Now you’ve stopped to get the kids a treat that’s worth a fortune and they’ll consume within seconds and you’re almost to the area where you’ll board the plane, breathe a sigh, and begin that vacation you’ve both been working all year to take.

Overhead, the airline attendant’s cheerful voice crackles through the speaker, “Welcome to XYZ airlines, unfortunately, flight 321 has been cancelled. Those passengers who will be affected, please go to Gate such and such to coordinate another flight.” You hear that sickly-sweet voice as the attendant finishes, “We’re sorry for the inconvenience and thank you for flying with us!” It makes you want to go brush your teeth before you get a cavity.

You look at your spouse and feel your insides turn to a pile of pulsing disappointment. You spouse asks, “What? Why did they cancel? What are we gonna do?” At that moment, your ten-month-old grabs a fistful of dark brown hair on your daughter’s head and yanks down, hard. She takes a deep breath and whoops a scream that would win the title role of first female victim of a horror movie.

You put your head in hands and wonder the same thing yourself, “Why did this happen? What are we going to do?”

Here are three reasons why flights get cancelled and what you can do about it.

Crew Duty Time Expired

In 2014, new rules went into effect that governed the about the amount of time flight crews can work. This is a legitimate issue. Prior to that, the time flight crews were required to continuously work without rest was capped at 16 hours.

Now, crews are limited to working 9 to 14 hour days.

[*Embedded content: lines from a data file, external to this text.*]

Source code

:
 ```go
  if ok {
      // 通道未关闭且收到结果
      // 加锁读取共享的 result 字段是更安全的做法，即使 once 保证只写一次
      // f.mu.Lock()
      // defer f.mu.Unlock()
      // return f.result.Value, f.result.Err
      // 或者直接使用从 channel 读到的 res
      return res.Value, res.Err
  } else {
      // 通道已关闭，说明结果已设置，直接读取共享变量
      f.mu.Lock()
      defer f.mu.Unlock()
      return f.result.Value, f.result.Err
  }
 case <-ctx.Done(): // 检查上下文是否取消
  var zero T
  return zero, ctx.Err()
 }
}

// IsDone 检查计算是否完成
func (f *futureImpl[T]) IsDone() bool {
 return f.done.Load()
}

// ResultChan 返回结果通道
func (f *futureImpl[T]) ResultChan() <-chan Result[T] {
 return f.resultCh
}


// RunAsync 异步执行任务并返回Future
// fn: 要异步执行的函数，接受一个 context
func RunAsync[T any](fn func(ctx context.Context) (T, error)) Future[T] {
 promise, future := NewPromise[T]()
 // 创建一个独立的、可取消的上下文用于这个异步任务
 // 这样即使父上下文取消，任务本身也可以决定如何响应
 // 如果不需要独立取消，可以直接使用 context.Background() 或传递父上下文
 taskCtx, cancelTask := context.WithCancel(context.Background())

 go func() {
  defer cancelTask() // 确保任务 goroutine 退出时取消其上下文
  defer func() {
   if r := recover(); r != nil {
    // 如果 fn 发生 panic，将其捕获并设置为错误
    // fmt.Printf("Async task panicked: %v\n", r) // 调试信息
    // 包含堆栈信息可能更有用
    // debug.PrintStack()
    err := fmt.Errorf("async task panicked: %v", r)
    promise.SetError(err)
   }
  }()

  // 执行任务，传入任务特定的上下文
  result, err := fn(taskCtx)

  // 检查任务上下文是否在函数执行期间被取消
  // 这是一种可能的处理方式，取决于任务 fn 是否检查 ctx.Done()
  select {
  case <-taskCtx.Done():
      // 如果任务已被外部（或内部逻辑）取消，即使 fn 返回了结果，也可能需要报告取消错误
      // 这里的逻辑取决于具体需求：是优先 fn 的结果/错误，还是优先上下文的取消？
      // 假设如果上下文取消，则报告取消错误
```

I don’t know about you, but I personally want my pilot and flight crew to be fresh, alert, and attentive to every single tiny thing that might go wrong on a plane. I certainly wouldn’t want Jane or Joe Pilot to be bleary eyed and exhausted at the tail end of a tense 16-hour work day. Nor would I want Jim or Jill flight mechanic going through pre-flight checks with just caffeine to keep them alert. While the rule can be inconvenient to passengers, like the above family, if it were me, I would be much more patient and understanding.

The Aircraft is Unserviceable

If the plane I’m about fly in going 500 plus miles per hour and the crew finds out that it can’t be serviced appropriately, I’m going to want to find another plane that can be serviced and flies perfectly.

A friend of mine recently experienced a two-hour flight where ninety minutes of it was extreme turbulence. She and her fiancé got off the plane, ran to the bathroom and got sick, then had to sit for another fifteen minutes just to get their bearings. She said at one point, when the plane dropped, all the passengers screamed. She said she cried because she swore they were going to die.

They didn’t because that plane was serviced and handled the turbulence as it was supposed to. It didn’t break apart in midair. I’m sure the pilots had a huge role in keeping them safe too. Probably because they’d been rested.

Weather related problems

We’ve all been stuck in airports because a blizzard, hurricane, tornado, or other natural disaster has decided to ruin our flight. It’s not fun and, at times, can be a real nightmare. Traveling during any season can cause a flight to be canceled.

A friend lives in Arizona, and summer means flights will be canceled or delayed if the temperature gets to 125 degrees or above. Every season has its weather-related problems and airlines are at the mercy of fickle nature and we all know how that can turn out.

What you can do about it

Flight delays and cancellations happen all the time and for many different reasons. The best thing you can do about it is be prepared for it. Whatever the reason for cancelled flights, you can get refunds if you can be prepared by knowing the rules of your airline to get a refund and preparing for those times when you may have to stay overnight.